====== Data excerpts ======

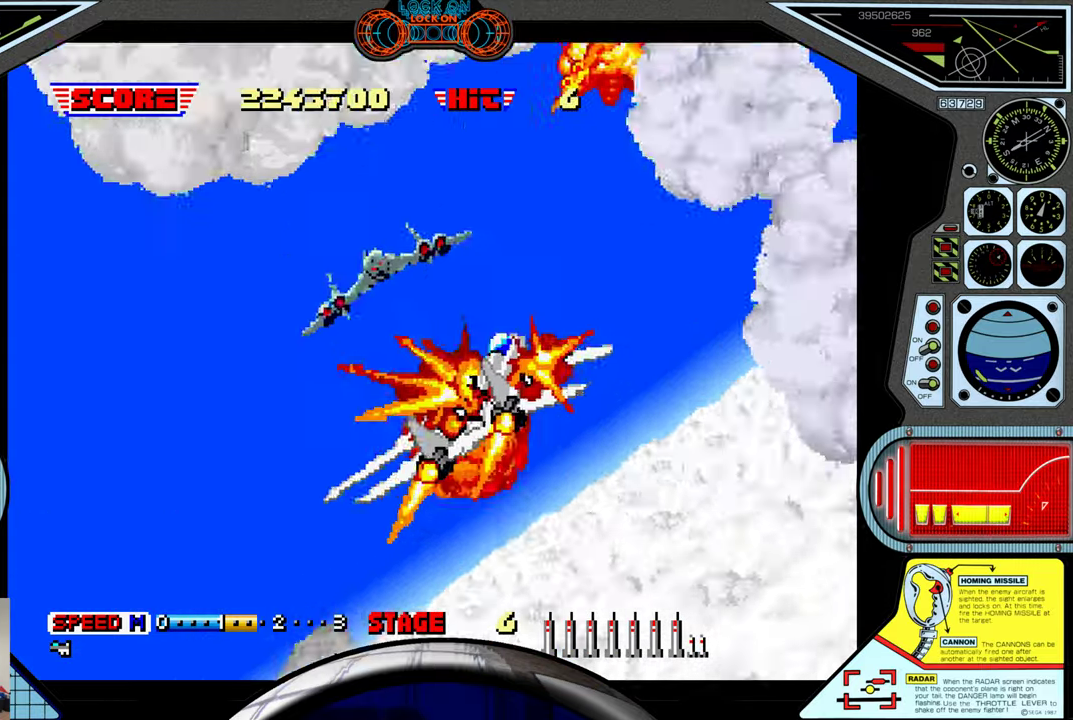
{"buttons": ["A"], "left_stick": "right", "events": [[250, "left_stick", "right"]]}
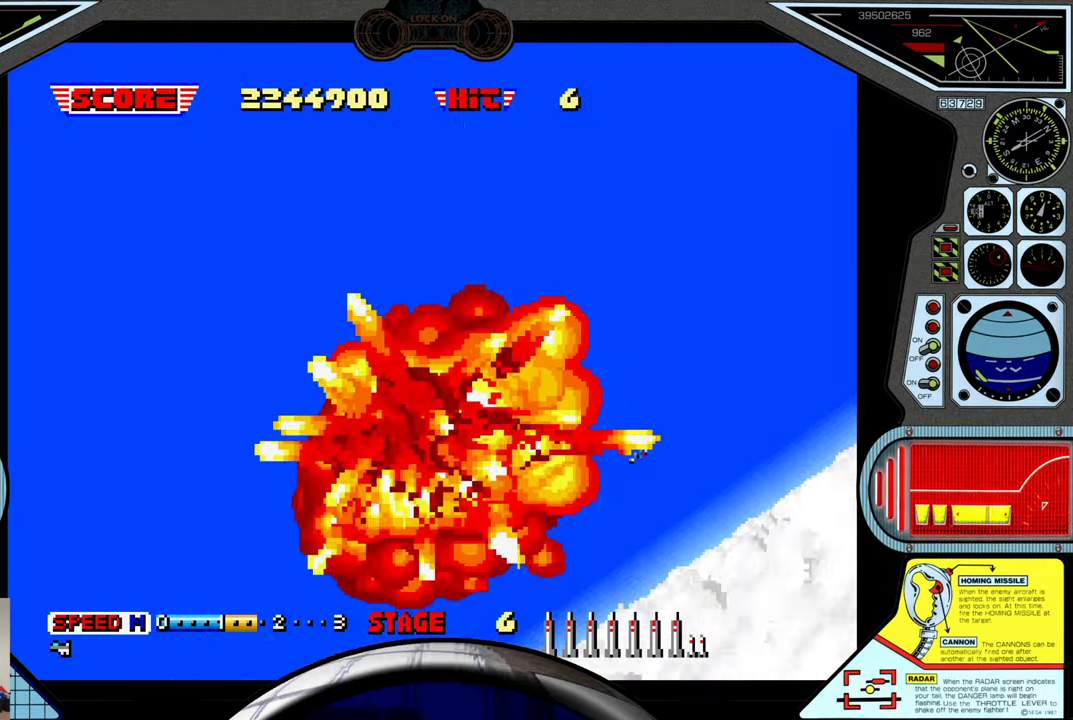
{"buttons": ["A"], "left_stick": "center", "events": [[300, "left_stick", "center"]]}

======
====== Data excerpts ======

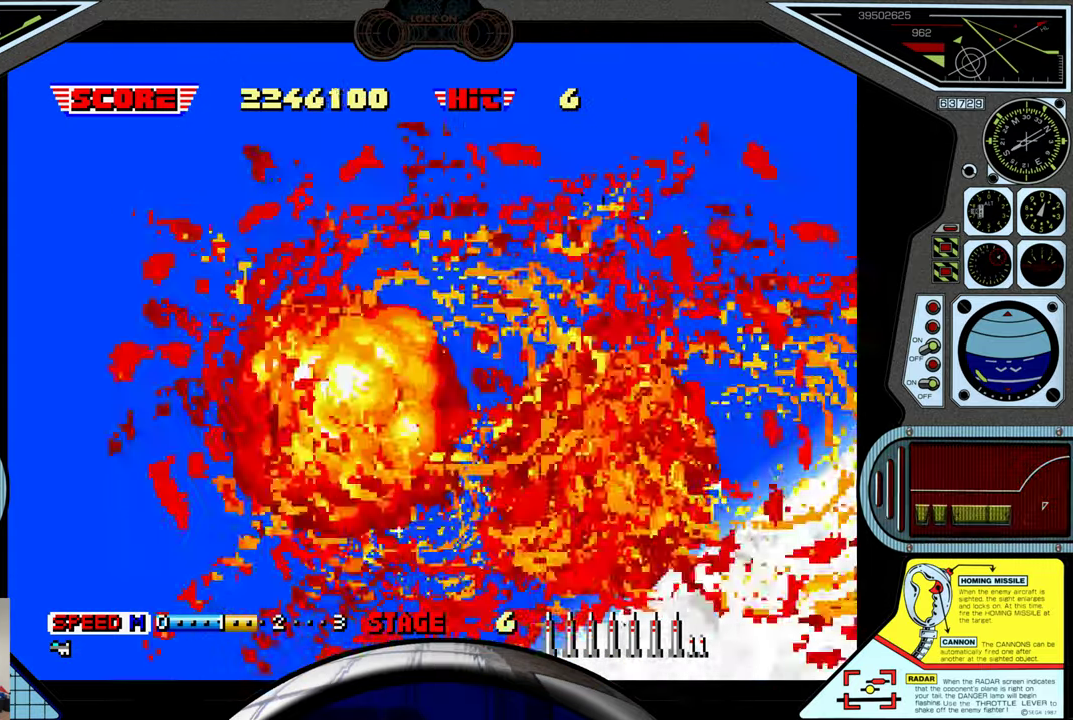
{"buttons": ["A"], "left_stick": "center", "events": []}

======

# Work request:
Please copy every line of the records above in which "center" appears.

# Completed exercise:
{"buttons": ["A"], "left_stick": "center", "events": [[300, "left_stick", "center"]]}
{"buttons": ["A"], "left_stick": "center", "events": []}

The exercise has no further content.